Aleksandra Crapanzano, author of “Gateau: The Surprising Simplicity of French Cakes.”Melissa Foreman
I read about other favorite confections of mine: clafoutis with apples (a kind of airy pancake with fruit embedded), Gateau Basque (two rounds of dough sandwiched with custard), Gateau a la Pistache (“almost pudding-like” and “rich beyond imagination yet light as a feather,” she writes), and Bouchons au Chocolate (made in cork-shaped molds).

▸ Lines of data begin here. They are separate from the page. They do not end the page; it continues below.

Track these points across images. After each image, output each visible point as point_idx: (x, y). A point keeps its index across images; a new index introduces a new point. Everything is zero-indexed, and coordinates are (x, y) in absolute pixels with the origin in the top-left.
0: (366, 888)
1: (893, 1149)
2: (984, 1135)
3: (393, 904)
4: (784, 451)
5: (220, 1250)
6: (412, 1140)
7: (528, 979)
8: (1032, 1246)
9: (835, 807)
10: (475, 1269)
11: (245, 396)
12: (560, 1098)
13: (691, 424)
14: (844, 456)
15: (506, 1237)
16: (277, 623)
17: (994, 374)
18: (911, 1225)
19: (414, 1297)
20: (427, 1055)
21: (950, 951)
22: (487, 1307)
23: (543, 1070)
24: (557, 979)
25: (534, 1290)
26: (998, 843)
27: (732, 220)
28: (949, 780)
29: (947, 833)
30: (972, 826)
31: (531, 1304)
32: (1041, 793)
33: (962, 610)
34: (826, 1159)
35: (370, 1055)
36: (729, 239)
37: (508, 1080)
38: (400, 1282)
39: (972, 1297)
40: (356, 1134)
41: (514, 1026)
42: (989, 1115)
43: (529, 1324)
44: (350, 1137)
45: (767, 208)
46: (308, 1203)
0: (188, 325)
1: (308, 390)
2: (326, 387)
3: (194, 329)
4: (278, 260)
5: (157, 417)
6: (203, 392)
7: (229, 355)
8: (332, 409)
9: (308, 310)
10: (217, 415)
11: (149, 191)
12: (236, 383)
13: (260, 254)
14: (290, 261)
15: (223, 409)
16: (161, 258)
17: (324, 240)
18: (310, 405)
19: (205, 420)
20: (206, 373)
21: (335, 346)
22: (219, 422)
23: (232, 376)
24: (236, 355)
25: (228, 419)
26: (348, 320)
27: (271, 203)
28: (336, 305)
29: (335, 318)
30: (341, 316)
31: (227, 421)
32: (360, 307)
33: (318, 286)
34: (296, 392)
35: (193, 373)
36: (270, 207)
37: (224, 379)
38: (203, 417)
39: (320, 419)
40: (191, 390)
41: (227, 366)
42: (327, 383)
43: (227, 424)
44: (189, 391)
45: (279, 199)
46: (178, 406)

Then I found Visitandines, little almond cakes, baked since the 17th century, when nuns in the Order of the Visitandines in western France made them with almonds, sugar, butter, flour, and eggs. Crapanzano adds kirsch or dark rum or vanilla, and almond extract, to the buttery, egg-white batter based on almond flour. She leaves it overnight to firm up and bakes it in mini-muffin tins. I ran out to buy the pans because Visitandines sounded so intriguing.
The batter is unusual. You fold lightly beaten egg whites into a bowl of almond flour, a little all-purpose flour, sugar, and salt (no leavening). Then incorporate quite a lot of melted butter, the flavorings, and another egg white beaten to soft peaks. After the batter chills overnight, and goes into the tins, the little cakes bake at 425 degrees. I thought the temperature was too high but when testing, I always bake according to a book’s exact instructions.
The recommended oven temp is too high, perhaps because of a typo. It was likely supposed to be set high initially, then turned down when the tins went into the oven. I pulled them when I smelled burning and lowered the temp to finish them. The taste was delectable and the size is darling. I’ll make them again and fiddle with the oven temperature.
But first, there’s a chocolate marquise I’ve been eyeing.”It’s a mousse, it’s a cake, it’s a semifreddo, it’s a chilled chocolate custard, it’s a slab of the good stuff,” Crapanzano enthuses. I can’t wait.
The book has no photographs, but beautiful little illustrations by Cassandre Montoriol. Jacket blurbs come from author and part-time Paris resident Dorie Greenspan, Food 52 co-founder Amanda Hesser, Los Angeles restaurateur Nancy Silverton, and Poilane Bakery co-owner Apollonia Poilane.
Got an urge to bake and simultaneously submerge yourself in French culture? “Gateau” will enchant you.